### Try it
Among the entries that follow, find every line with the word "status" and copy it.

### Given records
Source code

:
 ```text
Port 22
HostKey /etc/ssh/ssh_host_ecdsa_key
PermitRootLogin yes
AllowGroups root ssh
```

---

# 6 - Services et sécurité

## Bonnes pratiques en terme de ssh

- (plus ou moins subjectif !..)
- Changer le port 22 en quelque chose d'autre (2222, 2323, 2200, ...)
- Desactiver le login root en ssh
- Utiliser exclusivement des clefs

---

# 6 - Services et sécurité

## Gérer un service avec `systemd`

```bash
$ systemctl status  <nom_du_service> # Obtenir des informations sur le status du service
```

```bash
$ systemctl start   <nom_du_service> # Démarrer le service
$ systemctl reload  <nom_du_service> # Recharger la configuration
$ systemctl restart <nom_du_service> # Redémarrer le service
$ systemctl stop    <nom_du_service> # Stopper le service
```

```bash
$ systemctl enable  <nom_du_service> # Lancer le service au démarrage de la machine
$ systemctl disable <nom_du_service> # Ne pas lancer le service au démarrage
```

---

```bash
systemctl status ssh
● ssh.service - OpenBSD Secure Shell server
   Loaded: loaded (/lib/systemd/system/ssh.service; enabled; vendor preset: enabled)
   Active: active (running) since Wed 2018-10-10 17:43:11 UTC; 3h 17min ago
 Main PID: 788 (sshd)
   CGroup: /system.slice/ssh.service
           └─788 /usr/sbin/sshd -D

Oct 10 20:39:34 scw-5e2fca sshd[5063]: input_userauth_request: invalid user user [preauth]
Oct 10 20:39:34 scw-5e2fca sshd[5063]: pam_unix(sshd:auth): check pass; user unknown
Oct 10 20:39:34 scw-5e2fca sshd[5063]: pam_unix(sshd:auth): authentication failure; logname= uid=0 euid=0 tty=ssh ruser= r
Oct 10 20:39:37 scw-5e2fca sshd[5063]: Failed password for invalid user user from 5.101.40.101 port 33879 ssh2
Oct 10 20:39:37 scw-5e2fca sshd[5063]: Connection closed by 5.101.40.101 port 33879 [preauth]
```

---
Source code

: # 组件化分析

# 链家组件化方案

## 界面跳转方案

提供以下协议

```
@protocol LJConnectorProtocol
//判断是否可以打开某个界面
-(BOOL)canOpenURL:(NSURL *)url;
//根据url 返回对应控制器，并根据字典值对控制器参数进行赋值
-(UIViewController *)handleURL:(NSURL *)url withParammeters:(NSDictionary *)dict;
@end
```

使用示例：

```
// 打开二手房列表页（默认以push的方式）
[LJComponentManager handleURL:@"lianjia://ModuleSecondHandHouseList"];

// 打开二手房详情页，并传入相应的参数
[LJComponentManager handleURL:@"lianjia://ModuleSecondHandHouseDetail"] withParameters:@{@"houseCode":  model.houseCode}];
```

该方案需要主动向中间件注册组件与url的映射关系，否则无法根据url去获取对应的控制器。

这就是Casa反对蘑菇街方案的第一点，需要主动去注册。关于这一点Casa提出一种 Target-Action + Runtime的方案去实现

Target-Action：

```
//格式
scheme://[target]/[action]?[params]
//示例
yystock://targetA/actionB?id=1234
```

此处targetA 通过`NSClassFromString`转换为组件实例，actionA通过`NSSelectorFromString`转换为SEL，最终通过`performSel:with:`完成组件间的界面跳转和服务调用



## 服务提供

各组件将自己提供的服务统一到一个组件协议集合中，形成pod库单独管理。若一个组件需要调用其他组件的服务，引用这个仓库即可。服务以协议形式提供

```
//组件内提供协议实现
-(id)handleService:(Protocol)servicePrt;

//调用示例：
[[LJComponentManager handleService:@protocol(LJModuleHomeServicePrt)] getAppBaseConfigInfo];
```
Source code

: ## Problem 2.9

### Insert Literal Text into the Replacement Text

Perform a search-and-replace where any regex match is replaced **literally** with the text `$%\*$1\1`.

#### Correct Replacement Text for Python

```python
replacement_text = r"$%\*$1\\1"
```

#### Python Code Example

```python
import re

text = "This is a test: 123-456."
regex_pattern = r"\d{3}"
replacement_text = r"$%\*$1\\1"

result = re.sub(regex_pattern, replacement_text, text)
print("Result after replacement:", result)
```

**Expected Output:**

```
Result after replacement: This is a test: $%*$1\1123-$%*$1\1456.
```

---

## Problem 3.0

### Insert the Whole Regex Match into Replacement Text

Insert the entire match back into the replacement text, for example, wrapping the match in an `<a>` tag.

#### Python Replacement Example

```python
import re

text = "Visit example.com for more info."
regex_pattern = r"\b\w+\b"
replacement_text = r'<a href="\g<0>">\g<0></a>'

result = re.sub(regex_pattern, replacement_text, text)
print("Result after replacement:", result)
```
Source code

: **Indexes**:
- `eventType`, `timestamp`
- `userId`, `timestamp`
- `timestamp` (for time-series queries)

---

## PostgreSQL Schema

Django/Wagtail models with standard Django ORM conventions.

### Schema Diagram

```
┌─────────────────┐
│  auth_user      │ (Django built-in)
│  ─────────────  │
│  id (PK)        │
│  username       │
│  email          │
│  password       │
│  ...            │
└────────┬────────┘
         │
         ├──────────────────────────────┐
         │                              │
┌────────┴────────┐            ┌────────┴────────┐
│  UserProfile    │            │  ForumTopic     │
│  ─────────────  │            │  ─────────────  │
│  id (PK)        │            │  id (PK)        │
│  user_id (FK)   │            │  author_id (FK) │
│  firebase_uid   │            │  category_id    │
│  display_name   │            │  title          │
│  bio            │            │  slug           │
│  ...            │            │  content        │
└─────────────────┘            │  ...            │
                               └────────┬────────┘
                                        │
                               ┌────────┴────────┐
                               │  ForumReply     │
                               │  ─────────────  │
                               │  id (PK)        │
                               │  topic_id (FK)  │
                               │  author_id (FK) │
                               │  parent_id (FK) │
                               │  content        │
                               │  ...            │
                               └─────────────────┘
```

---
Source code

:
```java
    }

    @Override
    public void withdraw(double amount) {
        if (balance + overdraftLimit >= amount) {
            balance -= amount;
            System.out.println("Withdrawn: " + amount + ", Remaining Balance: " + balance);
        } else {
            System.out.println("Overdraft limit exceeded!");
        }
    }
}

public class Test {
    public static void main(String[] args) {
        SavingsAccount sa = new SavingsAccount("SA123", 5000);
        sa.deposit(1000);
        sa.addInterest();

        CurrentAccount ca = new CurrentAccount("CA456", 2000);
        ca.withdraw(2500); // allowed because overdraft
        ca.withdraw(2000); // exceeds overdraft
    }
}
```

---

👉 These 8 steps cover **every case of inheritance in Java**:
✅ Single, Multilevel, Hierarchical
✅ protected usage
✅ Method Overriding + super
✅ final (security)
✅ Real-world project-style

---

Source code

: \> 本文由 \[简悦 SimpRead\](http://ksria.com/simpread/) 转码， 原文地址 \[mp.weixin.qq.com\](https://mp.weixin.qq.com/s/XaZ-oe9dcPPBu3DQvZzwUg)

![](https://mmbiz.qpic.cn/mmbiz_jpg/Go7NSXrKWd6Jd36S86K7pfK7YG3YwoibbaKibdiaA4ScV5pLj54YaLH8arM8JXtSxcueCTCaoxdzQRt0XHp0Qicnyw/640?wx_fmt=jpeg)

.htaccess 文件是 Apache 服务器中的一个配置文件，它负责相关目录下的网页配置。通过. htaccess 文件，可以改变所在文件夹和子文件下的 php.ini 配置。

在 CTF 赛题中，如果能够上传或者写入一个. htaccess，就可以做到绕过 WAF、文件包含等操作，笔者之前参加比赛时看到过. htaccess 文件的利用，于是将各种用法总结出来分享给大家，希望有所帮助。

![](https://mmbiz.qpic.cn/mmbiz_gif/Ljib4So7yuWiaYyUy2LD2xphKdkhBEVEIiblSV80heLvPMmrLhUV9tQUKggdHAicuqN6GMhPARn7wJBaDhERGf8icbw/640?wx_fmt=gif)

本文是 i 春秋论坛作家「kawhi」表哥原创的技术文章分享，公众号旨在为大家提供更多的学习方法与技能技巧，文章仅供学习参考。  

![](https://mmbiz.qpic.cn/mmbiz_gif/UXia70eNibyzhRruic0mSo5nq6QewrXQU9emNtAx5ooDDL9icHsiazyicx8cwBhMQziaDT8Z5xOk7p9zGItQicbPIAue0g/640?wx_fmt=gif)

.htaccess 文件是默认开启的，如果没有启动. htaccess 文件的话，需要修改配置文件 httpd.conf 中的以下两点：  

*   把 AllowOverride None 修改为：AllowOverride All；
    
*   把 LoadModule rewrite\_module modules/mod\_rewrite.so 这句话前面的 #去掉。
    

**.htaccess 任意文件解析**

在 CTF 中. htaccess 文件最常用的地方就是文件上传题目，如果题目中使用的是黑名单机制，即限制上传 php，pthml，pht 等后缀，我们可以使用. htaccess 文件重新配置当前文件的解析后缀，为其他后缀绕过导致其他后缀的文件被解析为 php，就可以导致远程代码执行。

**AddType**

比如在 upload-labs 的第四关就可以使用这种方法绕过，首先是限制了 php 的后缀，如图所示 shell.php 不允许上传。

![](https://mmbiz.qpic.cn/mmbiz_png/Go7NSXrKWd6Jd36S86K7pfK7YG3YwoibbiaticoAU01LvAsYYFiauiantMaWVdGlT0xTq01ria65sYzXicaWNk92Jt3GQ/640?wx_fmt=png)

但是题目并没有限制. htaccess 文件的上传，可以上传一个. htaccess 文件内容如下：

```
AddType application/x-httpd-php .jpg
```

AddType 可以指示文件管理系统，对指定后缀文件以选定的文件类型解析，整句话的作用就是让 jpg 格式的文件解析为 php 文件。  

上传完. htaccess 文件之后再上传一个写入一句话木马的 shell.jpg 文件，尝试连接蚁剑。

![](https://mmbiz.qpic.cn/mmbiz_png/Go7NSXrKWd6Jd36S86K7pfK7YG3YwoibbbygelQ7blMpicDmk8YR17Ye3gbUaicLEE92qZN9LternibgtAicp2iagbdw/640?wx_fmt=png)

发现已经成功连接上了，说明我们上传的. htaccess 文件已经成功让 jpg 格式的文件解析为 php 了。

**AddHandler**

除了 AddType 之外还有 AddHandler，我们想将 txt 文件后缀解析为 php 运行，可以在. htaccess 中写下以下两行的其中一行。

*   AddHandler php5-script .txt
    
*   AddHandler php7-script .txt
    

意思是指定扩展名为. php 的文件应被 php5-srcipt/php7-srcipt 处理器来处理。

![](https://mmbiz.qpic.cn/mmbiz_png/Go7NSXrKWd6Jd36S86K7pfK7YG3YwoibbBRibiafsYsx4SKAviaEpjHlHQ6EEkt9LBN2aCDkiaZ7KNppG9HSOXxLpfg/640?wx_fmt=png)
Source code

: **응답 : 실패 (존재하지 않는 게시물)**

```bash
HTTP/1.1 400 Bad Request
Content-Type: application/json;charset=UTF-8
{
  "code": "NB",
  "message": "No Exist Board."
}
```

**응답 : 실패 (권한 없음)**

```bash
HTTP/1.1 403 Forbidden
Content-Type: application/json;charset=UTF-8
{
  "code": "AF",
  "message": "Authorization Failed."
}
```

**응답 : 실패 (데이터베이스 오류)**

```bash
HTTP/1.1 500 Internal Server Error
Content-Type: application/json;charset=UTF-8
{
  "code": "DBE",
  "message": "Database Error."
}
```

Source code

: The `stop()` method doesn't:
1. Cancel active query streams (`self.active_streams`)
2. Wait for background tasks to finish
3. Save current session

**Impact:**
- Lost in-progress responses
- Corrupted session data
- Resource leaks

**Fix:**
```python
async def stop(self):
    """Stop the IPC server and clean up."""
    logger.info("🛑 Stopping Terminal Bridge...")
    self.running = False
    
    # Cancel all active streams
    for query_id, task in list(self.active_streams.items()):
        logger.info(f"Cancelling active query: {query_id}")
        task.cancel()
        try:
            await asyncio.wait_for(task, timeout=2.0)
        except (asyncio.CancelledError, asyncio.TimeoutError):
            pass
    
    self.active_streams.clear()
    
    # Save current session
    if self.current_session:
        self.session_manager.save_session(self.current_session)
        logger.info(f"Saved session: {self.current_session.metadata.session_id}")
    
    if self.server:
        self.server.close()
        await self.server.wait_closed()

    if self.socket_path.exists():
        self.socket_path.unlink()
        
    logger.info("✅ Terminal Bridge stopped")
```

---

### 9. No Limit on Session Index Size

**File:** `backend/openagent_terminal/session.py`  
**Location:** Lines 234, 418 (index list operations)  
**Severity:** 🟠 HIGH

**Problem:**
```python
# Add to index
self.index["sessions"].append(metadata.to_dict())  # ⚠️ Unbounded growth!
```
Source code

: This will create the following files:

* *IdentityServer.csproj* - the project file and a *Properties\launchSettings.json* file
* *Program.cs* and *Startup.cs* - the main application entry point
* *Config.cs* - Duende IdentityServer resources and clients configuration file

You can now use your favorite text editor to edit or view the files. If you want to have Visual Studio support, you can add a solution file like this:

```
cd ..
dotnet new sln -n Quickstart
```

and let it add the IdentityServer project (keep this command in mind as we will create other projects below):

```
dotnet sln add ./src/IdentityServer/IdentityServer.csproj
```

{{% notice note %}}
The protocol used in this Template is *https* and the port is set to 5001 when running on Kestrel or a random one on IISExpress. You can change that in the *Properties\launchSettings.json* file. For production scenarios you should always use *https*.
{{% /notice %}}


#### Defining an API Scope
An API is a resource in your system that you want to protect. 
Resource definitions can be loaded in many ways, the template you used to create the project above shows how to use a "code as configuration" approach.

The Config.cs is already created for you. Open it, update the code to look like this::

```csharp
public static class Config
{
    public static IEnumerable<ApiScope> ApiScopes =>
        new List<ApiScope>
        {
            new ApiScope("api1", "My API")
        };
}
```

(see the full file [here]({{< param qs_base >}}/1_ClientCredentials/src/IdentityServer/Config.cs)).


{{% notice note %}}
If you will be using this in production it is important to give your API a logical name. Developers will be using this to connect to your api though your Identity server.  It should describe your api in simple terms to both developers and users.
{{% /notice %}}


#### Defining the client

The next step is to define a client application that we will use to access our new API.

### Solution for this exercise
$ systemctl status  <nom_du_service> # Obtenir des informations sur le status du service
systemctl status ssh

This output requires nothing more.